Prophylactic and preemptive donor lymphocyte infusion (DLI) improves outcomes in refractory AML undergoing allogeneic hematopoietic cell transplantation: A single-center retrospective Study from Latin America Free

Relapse remains the leading cause of treatment failure in patients with refractory acute myeloid leukemia (AML) undergoing allogeneic hematopoietic stem cell transplantation (allo-HSCT). Despite advances in conditioning and supportive care, outcomes remain poor, with median overall survival (OS) frequently limited to less than one year. Donor lymphocyte infusion (DLI) has been recognized as a potent immunotherapeutic strategy to augment graft-versus-leukemia (GVL) effects. Both prophylactic and preemptive approaches have demonstrated efficacy in reducing relapse risk and improving survival, as highlighted in large European, Asian and American studies. However, there is absence of data from Latin America, where real-world outcomes are underrepresented. We report a Brazilian single-center experience evaluating the impact of prophylactic/preemptive donor lymphocyte infusion (pDLI) on survival outcomes in patients with refractory AML undergoing allo-HSCT.

We retrospectively analyzed adult patients with refractory AML, defined by the presence of active disease as pre-transplant status before initiation of conditioning, who underwent allo-HSCT at a tertiary transplant center in Brazil between January 2018 and July 2025. Patients were stratified according to receipt of pDLI versus no DLI. Exclusion criteria included prior grade IV acute graft-versus-host disease (GVHD) and death before day +28 post-transplant to avoid immortal time bias. Baseline demographic, clinical, and transplant-related characteristics were compared between groups. Survival outcomes were evaluated using Kaplan–Meier estimates with log-rank tests, and hazard ratios (HR) with 95% confidence intervals (CIs) were calculated using Cox regression models.

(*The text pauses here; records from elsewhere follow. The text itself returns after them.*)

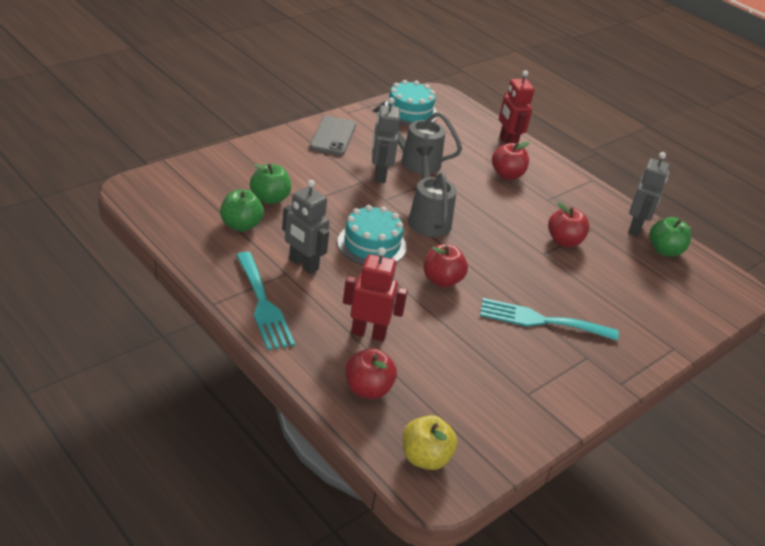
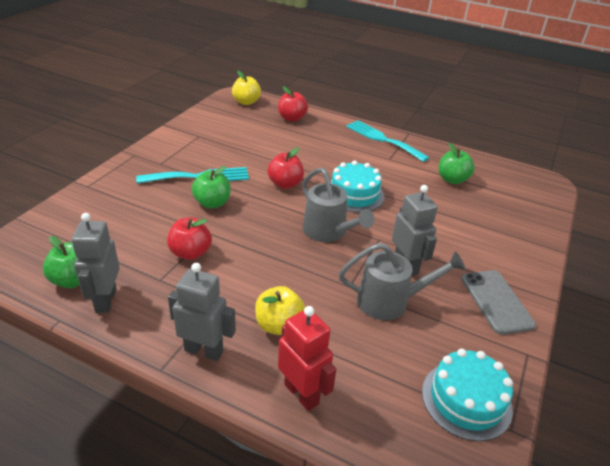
camera: 160 degrees right, 0 degrees up
green apple [250,164,291,204] -> green apple moved to [192,166,231,208]
grey robot [282,180,329,274] -> grey robot moved to [168,263,236,361]
red robot [343,247,408,341] -> none
red apple [492,141,530,180] -> yellow apple [255,286,305,335]

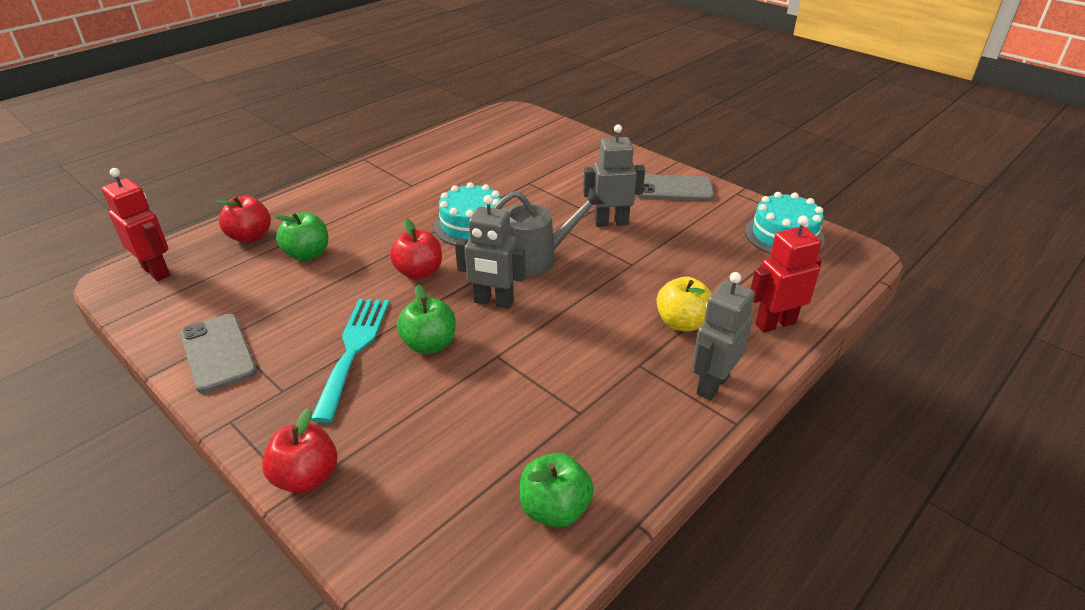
camera: 70 degrees left, 0 degrees up
grey robot [72,213,120,313] -> grey robot moved to [455,195,526,309]
red apple [167,217,212,260] -> red apple moved to [262,408,337,494]
yellow apple [232,71,261,105] -> red robot [102,168,170,281]
grey watering can [339,243,466,320] -> none
turquoise fork [346,120,430,162] -> none
green apple [439,143,475,184] -> green apple moved to [274,212,328,261]
none -> grey phone [180,314,257,393]

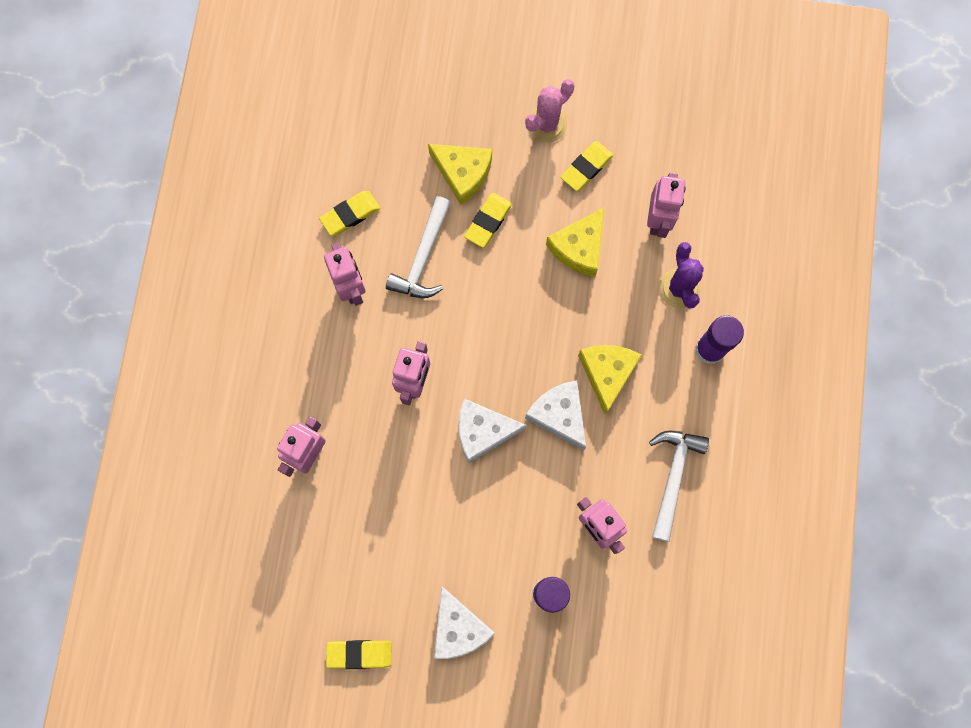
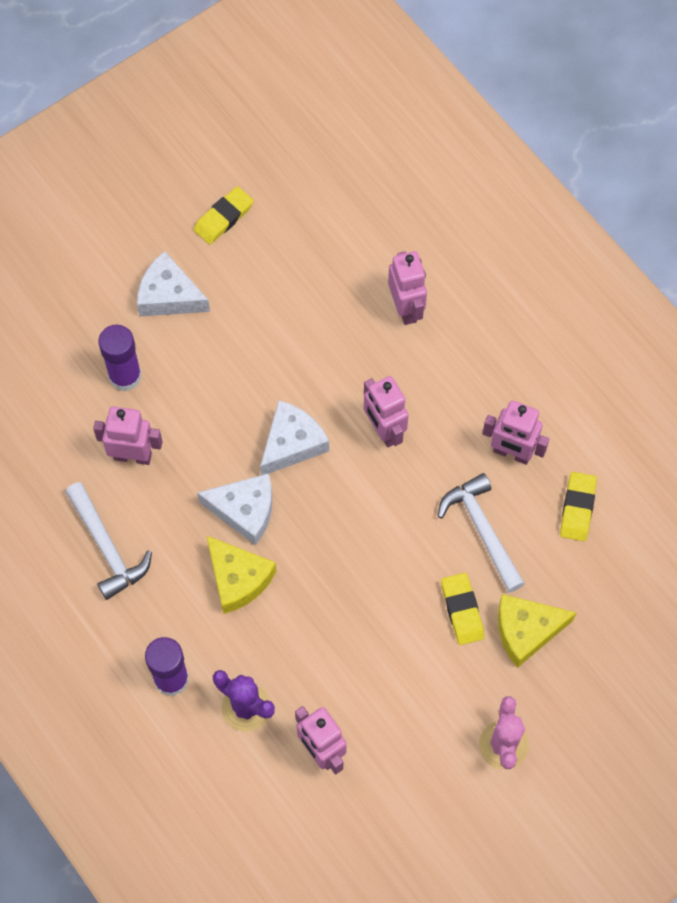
camera: 135 degrees right, 10 degrees down
yellow cheese [546,208,604,277] -> none
yellow eraser [560,141,613,191] -> none

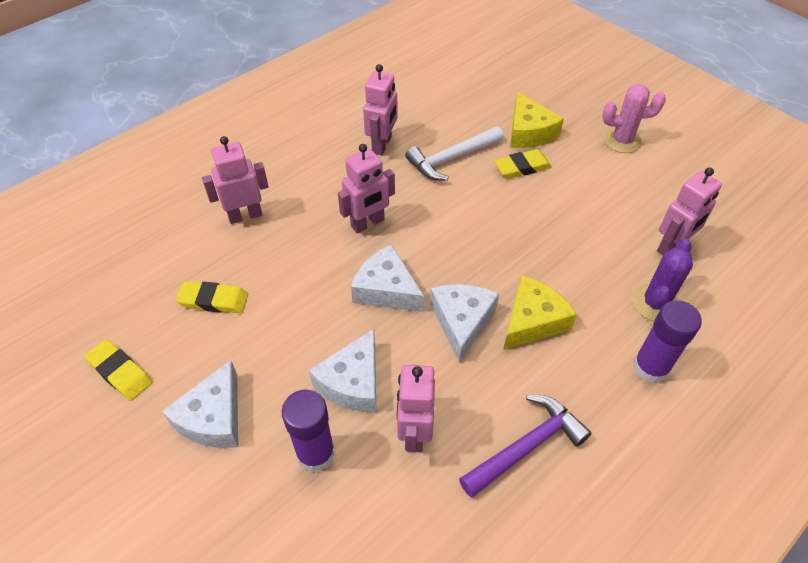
camera: 95 degrees left, 15 degrees down
white hammer [65,482,152,600] -> purple hammer [459,395,591,497]
yellow eraser [560,472,597,541] -> yellow eraser moved to [176,281,248,313]
none -> white cheese [309,329,376,412]

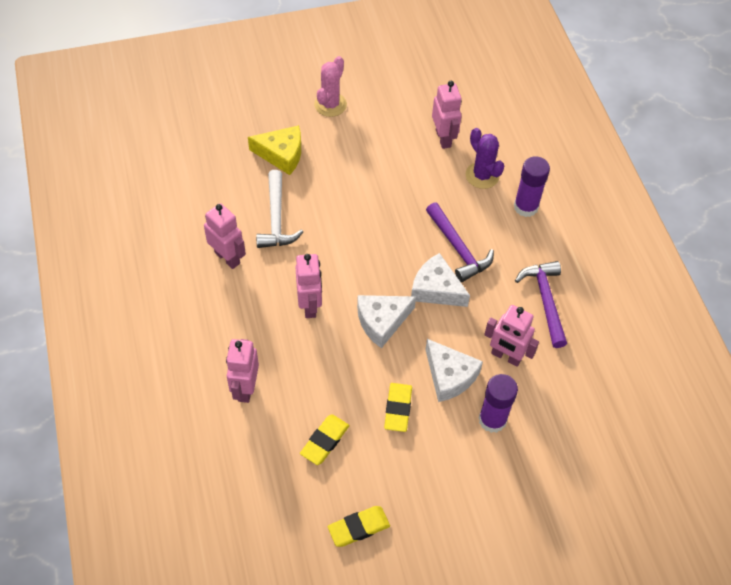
camera: 65 degrees left, 5 degrees up
white cheese [162,360,238,448] -> none
yellow eraser [494,149,552,179] -> yellow eraser moved to [384,383,412,432]
yellow cheese [503,276,577,350] -> purple hammer [426,202,494,282]

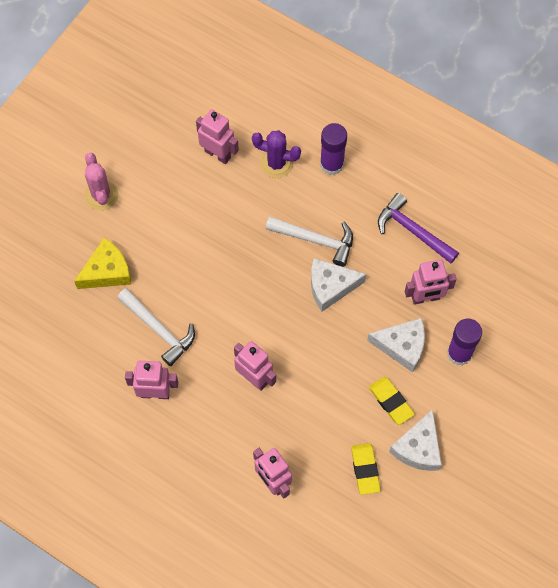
camera: 40 degrees left, 10 degrees up
yellow eraser [328,506,390,547] -> none
white cheese [357,295,416,348] -> white cheese moved to [389,409,442,471]
purple hammer [426,202,494,282] -> white hammer [265,216,353,267]

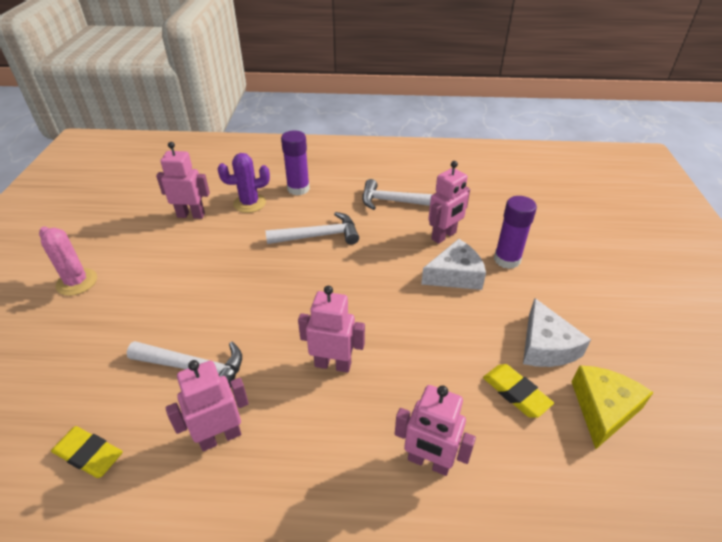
camera: 30 degrees left, 25 degrees down
yellow cheese [74,238,132,289] -> yellow cheese moved to [572,365,654,449]
white cheese [311,258,366,312] -> none
yellow eraser [369,377,415,425] -> yellow eraser moved to [51,426,123,478]
purple hammer [378,193,459,263] -> white hammer [362,179,433,210]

Twenty-seven patients met inclusion criteria, with 19 assigned to the non-DLI group and 8 to the pDLI group. Baseline characteristics were comparable between cohorts with respect to age, sex, European LeukemiaNet 2022 risk classification, conditioning intensity, donor source, and incidence of acute GVHD. Patients in the pDLI group were younger (median age 41 vs. 58 years, p = 0.054), and may represent a potential confounder. Conditioning was predominantly reduced-intensity in both arms, and approximately half of the cohort underwent haploidentical transplantation.

The median follow-up was 14 months (12 months in the non-DLI group and not reached in the pDLI group), indicating sustained survival and ongoing follow-up for more than half of these patients. The median OS was 432 days, in the non-DLI group was 385 days (95% CI, 43–727), whereas the pDLI group was not achieved. The relative risk of death was significantly reduced in the pDLI group (HR 0.25; 95% CI, 0.056–1.11; p = 0.049), representing a 75% relative reduction in mortality. Despite the wide CI due to small sample size, the observed benefit is consistent with prior multicenter reports, particularly in high-risk AML subsets.

The relapse analysis also favored pDLI. The median time to relapse was 599 days in the non-DLI group compared with 1060 days in the pDLI group. Although this did not reach statistical significance (HR 0.41; 95% CI, 0.11–1.54; p = 0.17), the trend strongly suggested reduced relapse risk, in line with the hypothesis that early immunological pressure from DLI can suppress leukemic proliferation.

Patients receiving pDLI underwent a mean of three infusions, with a mean first-dose cell count of 2.5 × 10⁶ CD3⁺ T cells/kg. This strategy did not result in an increased incidence of severe grade III–IV GVHD (HR 1.16; 95% CI, 0.11–12.79; p = 0.904). Although HR suggests a 16% relative increase in risk, our findings remain consistent with prior reports showing 11–20% incidence of acute grade III–IV GVHD, and no grade IV was found in our cohort. These results support the feasibility of incorporating pDLI into post-transplant strategies in high-risk AML without incurring unacceptable toxicity.

This study provides a Latin American data that pDLI may significantly improve survival outcomes in pos-HSCT refractory AML, without a detrimental increase in GVHD risk. Despite limitations, the clinical signal observed aligns with international data and highlights the necessity of expanding collaborative efforts to validate these findings across Latin American centers. Larger multicenter studies are needed to confirm these findings and optimize patient selection, timing, and dosing in our population.